→ Exercise requirements
Restate the records in full and exactly, with no images included.

→ Data supplied
○ ○ ○ ○ ○ ○ ○

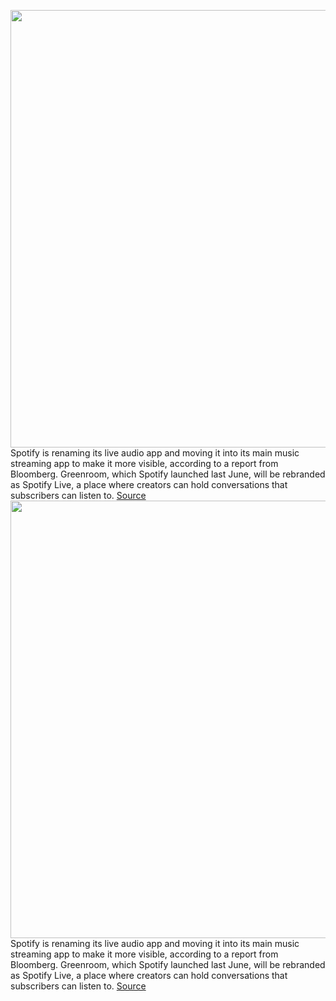 <img src='https://cdn.vox-cdn.com/thumbor/d57Y_03WUuwbHpFJZvbgTjVuyNE=/0x0:1820x1213/1200x800/filters:focal(765x462:1055x752)/cdn.vox-cdn.com/uploads/chorus_image/image/70661796/acastro_180213_1777_0004.0.jpg' width='700px' /><br/>
Spotify is renaming its live audio app and moving it into its main music streaming app to make it more visible, according to a report from Bloomberg. Greenroom, which Spotify launched last June, will be rebranded as Spotify Live, a place where creators can hold conversations that subscribers can listen to.
<a href='https://www.theverge.com/2022/3/23/22992647/spotify-greenroom-live-audio-clubhouse-creators'> Source <a/><img src='https://cdn.vox-cdn.com/thumbor/d57Y_03WUuwbHpFJZvbgTjVuyNE=/0x0:1820x1213/1200x800/filters:focal(765x462:1055x752)/cdn.vox-cdn.com/uploads/chorus_image/image/70661796/acastro_180213_1777_0004.0.jpg' width='700px' /><br/>
Spotify is renaming its live audio app and moving it into its main music streaming app to make it more visible, according to a report from Bloomberg. Greenroom, which Spotify launched last June, will be rebranded as Spotify Live, a place where creators can hold conversations that subscribers can listen to.
<a href='https://www.theverge.com/2022/3/23/22992647/spotify-greenroom-live-audio-clubhouse-creators'> Source <a/>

○ ○ ○ ○ ○ ○ ○

→ Result
 <img src='https://cdn.vox-cdn.com/thumbor/d57Y_03WUuwbHpFJZvbgTjVuyNE=/0x0:1820x1213/1200x800/filters:focal(765x462:1055x752)/cdn.vox-cdn.com/uploads/chorus_image/image/70661796/acastro_180213_1777_0004.0.jpg' width='700px' /><br/>
Spotify is renaming its live audio app and moving it into its main music streaming app to make it more visible, according to a report from Bloomberg. Greenroom, which Spotify launched last June, will be rebranded as Spotify Live, a place where creators can hold conversations that subscribers can listen to.
<a href='https://www.theverge.com/2022/3/23/22992647/spotify-greenroom-live-audio-clubhouse-creators'> Source <a/><img src='https://cdn.vox-cdn.com/thumbor/d57Y_03WUuwbHpFJZvbgTjVuyNE=/0x0:1820x1213/1200x800/filters:focal(765x462:1055x752)/cdn.vox-cdn.com/uploads/chorus_image/image/70661796/acastro_180213_1777_0004.0.jpg' width='700px' /><br/>
Spotify is renaming its live audio app and moving it into its main music streaming app to make it more visible, according to a report from Bloomberg. Greenroom, which Spotify launched last June, will be rebranded as Spotify Live, a place where creators can hold conversations that subscribers can listen to.
<a href='https://www.theverge.com/2022/3/23/22992647/spotify-greenroom-live-audio-clubhouse-creators'> Source <a/>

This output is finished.